A Locarno ecco la nuova «casa» per la flotta di autobus elettrici

Le ruspe sono in azione a Locarno, nella zona di Riazzino, nelle vicinanze dell’omonima stazione ferroviaria in pieno territorio della Città e dove un tempo c'era la General Electric. È qui che, tra un paio d’anni, sorgerà la «casa» destinata alla nuova flotta di autobus elettrici (prima la linea 1, poi progressivamente le altre, dalla scala urbana a quella regionale) operata dalla locale compagnia di trasporto pubblico Ferrovie autolinee regionali ticinesi. In tutto, 26 milioni d’investimento - finanziati da Cantone e Confederazione - per 4.000 metri quadrati di struttura dedicati a un deposito-officina e ai quali se ne aggiungono altri 500 per uno stabile di servizio.

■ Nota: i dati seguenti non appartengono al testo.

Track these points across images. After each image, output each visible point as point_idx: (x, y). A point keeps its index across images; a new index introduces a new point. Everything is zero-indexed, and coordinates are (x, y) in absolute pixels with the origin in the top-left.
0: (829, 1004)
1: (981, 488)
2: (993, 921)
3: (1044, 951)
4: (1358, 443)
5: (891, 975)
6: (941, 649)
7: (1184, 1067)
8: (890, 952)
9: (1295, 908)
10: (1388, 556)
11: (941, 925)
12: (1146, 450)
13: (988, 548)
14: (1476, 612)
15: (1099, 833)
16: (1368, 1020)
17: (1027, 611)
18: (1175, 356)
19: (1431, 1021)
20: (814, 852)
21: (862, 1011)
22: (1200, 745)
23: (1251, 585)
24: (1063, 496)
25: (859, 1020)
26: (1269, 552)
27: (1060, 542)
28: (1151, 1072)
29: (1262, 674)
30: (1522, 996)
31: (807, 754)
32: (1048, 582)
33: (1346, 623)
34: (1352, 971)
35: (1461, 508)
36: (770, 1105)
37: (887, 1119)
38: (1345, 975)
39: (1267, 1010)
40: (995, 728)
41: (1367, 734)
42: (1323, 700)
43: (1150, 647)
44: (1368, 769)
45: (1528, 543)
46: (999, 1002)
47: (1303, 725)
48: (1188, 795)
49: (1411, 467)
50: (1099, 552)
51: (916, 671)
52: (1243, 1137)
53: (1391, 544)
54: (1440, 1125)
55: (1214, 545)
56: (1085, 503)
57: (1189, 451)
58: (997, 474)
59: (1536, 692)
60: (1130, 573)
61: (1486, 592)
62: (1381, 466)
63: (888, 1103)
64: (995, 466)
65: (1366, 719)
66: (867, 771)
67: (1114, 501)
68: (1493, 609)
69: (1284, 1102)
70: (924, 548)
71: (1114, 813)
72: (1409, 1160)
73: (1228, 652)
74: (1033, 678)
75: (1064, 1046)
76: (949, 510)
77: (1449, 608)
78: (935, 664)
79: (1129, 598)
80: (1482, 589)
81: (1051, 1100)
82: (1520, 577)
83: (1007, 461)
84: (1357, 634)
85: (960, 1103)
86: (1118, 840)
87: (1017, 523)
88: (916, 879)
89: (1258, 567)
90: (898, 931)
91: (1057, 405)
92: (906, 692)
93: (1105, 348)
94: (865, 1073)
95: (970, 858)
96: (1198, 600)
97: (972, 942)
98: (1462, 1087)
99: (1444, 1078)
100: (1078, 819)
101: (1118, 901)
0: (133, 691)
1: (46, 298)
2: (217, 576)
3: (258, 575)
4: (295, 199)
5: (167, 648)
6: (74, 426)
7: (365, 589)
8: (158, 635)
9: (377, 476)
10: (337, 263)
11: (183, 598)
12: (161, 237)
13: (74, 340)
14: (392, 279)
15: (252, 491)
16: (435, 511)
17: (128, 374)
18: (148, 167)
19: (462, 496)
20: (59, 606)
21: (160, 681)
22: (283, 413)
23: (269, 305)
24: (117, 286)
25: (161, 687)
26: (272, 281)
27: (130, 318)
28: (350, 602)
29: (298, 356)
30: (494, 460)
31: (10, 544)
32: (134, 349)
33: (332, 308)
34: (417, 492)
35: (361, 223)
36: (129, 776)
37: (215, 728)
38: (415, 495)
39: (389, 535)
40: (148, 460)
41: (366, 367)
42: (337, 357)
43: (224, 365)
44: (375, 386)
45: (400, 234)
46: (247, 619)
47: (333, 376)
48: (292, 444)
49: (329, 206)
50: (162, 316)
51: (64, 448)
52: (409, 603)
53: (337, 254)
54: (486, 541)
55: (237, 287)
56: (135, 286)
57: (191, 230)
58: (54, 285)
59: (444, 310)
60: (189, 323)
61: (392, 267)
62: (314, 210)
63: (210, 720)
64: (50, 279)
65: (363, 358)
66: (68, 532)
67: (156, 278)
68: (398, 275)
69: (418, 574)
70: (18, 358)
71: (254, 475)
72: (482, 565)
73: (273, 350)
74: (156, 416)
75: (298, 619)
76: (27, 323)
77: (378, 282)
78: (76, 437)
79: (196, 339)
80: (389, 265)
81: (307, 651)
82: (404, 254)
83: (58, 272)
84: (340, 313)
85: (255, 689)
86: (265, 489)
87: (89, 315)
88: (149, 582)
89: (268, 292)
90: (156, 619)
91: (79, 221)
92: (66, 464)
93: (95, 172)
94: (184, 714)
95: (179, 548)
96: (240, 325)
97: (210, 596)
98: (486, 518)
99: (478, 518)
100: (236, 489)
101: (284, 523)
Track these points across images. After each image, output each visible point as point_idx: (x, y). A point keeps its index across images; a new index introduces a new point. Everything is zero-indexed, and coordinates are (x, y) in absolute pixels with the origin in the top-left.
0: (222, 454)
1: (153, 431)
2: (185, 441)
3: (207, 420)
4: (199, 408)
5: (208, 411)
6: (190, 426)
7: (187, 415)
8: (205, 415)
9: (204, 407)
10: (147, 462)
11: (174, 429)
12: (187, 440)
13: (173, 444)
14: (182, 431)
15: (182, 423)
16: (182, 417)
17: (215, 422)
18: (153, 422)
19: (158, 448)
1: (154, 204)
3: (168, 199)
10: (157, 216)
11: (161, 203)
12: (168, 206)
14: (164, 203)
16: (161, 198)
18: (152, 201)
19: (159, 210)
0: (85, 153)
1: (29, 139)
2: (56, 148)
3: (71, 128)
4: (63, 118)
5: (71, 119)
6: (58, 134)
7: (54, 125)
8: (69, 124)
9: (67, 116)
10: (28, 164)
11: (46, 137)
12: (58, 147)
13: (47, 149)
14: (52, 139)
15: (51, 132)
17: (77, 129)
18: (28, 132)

Qui, nel 2027 e dopo quasi un decennio di progettazione, ci sarà una serie di aule di formazione e altri spazi pensati per il personale.


Una ventina di posti
La posa della prima pietra è l’occasione per ribadire non solo l’importanza strategica della tanto agognata soluzione, ma anche le difficoltà che si sono frapposte lungo il percorso, tra i vari siti valutati inizialmente (Come a Avegno o a Ascona) e i ricorsi: tutti elementi che hanno contribuito ad allontanare una prima scadenza individuata a suo tempo già per il 2025.
«Saranno una ventina gli articolati in rimessa», dice al Corriere del Ticino Erik Fregni, capo del dipartimento tecnico della Fart, mentre per la parte di manutenzione meccanica avremo a disposizione tre corsie di lavoro che possono ospitarne ognuna due o tre, a dipendenza della loro lunghezza. Ciò significa che potremo eseguire lavori in contemporanea su sei veicoli dei sessanta totali. E senza contare quelli di lunga durata, ad esempio la sostituzione di interni o interventi di carrozzeria, che impongono un fermo di alcuni giorni».
Occorre cambiare
Le aree non manderanno tuttavia in pensione quelle già in uso. «La soluzione odierna risale ormai agli anni Sessanta, quando avevamo una ventina di elementi, che non erano nemmeno articolati. Oggi ne contiamo tre volte di più e la situazione logistica si complica, oltre a essere sempre meno adeguata. Certo, con questo impianto libereremo dello spazio che potremo sfruttare per ridistribuire i mezzi a Sant’Antonio, che sono piuttosto “compattati”. Inoltre, una serie di controlli tecnici come la prova dei freni o la regolazione delle luci potrà essere fatta sotto lo stesso tetto, evitando gli spostamenti da un capannone all’altro come succede attualmente», aggiunge il 56.enne».
Un cammino avviato nel 2017
Gli fa eco il presidente del Consiglio d’amministrazione della società, Paolo Caroni: «È un importante capitolo che prosegue un cammino avviato nel 2017, quando avevamo tracciato una serie di tappe per guardare al futuro, in seguito a un’approfondita analisi dell’azienda. Abbiamo così rinnovato il parco su gomma e acquistato i convogli appena inaugurati sulla ferrovia trasfrontaliera verso Domodossola», afferma il 54.enne.
Un segnale d’approvazione arriva anche dal Dipartimento del territorio. In un comunicato, il direttore Claudio Zali, invitato ma che non ha potuto essere presente all’evento, evidenzia la tendenza all’abbandono del carburante «classico» per abbracciare una tecnologia emergente e priva di emissioni non solo nel mondo del traffico privato, ma pure nel caso degli operatori che muovono ogni giorno migliaia di persone. A tal proposito, la sede «sarà dotata di pannelli fotovoltaici, che permetteranno la ricarica», si legge nella nota, che attribuisce la dichiarazione al Consigliere di Stato.
Certificato Minergie
Infine, alcune riflessioni - prima della classica foto di rito con tanto di pala, casco e gilet - di Paolo Canevascini, portavoce del gruppo di progettazione canevascini&corecco e delorenzi la rocca architetti: «L’edificio sarà certificato Minergie, a conferma della sua impronta sostenibile. Per sviluppare l’elaborato (fra l’altro intitolato «Urbino_18», come a richiamare uno dei modelli di torpedone in uso alla ditta, quello della polacca Solaris, ma ci sono anche Man, Mercedes e Iveco, ndr). Ci siamo confrontati con un tema inusuale, ossia collocare una grande costruzione tecnica in un’area periferica e complessa, trovando un equilibrio tra esigenze funzionali e vocazione pubblica».